(Entries supplied begins)
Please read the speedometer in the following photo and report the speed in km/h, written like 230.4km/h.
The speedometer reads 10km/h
(Entries supplied ends)
(Entries supplied begins)
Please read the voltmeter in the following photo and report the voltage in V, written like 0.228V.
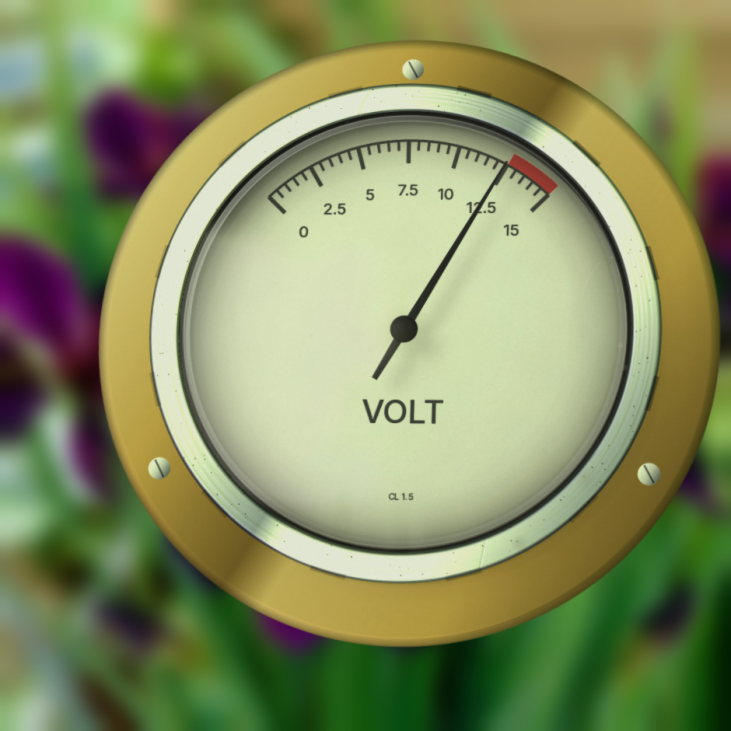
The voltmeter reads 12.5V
(Entries supplied ends)
(Entries supplied begins)
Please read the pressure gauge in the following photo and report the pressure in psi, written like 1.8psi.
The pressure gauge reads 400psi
(Entries supplied ends)
Copy the lines from the one with "Please read the speedometer" up to and including the one with "The speedometer reads 10km/h", character for character.

◆ Task solution ◆
Please read the speedometer in the following photo and report the speed in km/h, written like 230.4km/h.
The speedometer reads 10km/h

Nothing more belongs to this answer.